Actually took a moment to breathe over Christmas, and started making my way through a boxed set of Hammer films which I'd been given. Much as I'd like to think that my horror film knowledge is full, comprehensive and encyclopedic.. There are gaps. And one of those gaps, without doubt, has been Hammer shaped.
This fact has been even more evident to me during the last year or so, where the re-emergence of the long-dormant studio has made me ponder exactly what Hammer should mean in 2011 (and, by extension, what it meant last century too). The remake of The Woman In Black, in particular, has been pinging on my radar as an object of interest, and whatever mentality the studio shows when dealing with that property is likely to be an indication of the way they're going in general.
But, what of the Hammer of old? Over Christmas, I checked out five films: The Devil Rides Out, Blood from the Mummy's Tomb, Dracula: Prince of Darkness, Quatermass & The Pit and The Nanny. Of these, my favourite by a considerable margin was The Devil Rides Out; a full-blooded black magic flick with some terrific set-pieces and an unusually 'good guy' turn from Christopher Lee. It summed up everything that I'd enjoyed about the handful of Hammer flicks I'd seen previously and would have easily gone down as the best horror movie I'd seen over the holiday period, had I not also checked out the sublime Night of the Demon.. (Not being a Hammer flick, I don't want to digree too much and talk about NOTD here, but it was a real gem and made me feel incredibly remiss for not having watched it previously).

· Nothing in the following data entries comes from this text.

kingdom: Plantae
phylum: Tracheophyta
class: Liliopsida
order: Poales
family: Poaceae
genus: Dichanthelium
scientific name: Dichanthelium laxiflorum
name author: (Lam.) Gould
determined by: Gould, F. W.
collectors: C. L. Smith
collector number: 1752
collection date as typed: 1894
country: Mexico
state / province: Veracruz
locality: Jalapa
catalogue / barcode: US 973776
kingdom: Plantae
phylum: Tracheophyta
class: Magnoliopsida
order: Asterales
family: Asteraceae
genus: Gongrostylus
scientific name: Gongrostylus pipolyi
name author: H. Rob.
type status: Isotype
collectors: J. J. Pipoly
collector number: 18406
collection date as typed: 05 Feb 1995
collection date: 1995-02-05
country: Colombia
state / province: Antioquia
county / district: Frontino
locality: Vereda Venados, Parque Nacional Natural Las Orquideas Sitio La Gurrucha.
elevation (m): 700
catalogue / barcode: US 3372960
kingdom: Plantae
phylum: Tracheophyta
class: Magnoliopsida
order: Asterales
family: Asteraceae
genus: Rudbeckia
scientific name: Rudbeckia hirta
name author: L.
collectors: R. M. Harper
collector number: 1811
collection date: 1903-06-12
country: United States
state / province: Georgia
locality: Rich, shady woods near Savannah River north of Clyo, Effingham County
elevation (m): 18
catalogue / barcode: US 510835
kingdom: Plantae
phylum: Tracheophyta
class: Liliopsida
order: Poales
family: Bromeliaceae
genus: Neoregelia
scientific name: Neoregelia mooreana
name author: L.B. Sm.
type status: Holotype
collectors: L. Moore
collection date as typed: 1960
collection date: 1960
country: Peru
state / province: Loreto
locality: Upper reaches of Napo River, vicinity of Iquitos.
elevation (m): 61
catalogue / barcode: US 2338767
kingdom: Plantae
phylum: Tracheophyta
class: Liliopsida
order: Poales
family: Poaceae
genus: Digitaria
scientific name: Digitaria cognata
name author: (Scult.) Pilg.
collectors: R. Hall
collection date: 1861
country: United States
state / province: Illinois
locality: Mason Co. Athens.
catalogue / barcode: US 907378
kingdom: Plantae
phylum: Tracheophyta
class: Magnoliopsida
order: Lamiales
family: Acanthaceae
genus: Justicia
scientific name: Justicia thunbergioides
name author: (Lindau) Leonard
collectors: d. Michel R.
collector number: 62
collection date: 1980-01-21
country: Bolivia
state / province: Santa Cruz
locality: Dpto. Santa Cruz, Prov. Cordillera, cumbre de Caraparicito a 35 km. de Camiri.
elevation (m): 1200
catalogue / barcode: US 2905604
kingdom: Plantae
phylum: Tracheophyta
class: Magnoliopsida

I spent a little while wondering whether the straight-faced approach of The Devil Rides Out would translate easily to the 21st century Hammer flicks and whether it would be wise to attempt to do so. Looking back to The Woman in Black in particular, both the stage play and the masterful 1989 TV movie rely on something that contemporary cinema seems positively allergic to; the slow burn. The devastating shocks in the original WIB depend entirely on the *lack* of scare tactics in the rest of the movie. Likewise, Quatermass & The Pit represented a slow ratcheting of tension building towards a single, large-scale set-piece. Is a 2011 audience prepared to accept that dynamic? Is Hammer going to be comfortable taking that approach? After all, their name may be synonymous with horror, but the word itself has very different connotations for a contemporary audience than it did in the company's heyday. The average viewer of Saw 3D will have genre expectations which the majority of my shiny Hammer boxed set is unlikely to coincide with.
As for me, I'm looking forward to seeing what the rest of the box has to offer. My last stop was cleavage-fest Blood from the Mummy's Tomb, a rip-roaring tale of a resurrected Egyptian Mummy with fantastic tits, which was probably closer structurally to a contemporary horror flick than any of the other examples I've mentioned thus far. So maybe the new Hammer doesn't need to differ from the old so much after all; it just needs to cherry pick the elements that'll work in this new century.
Speaking personally, I can't wait to see the results.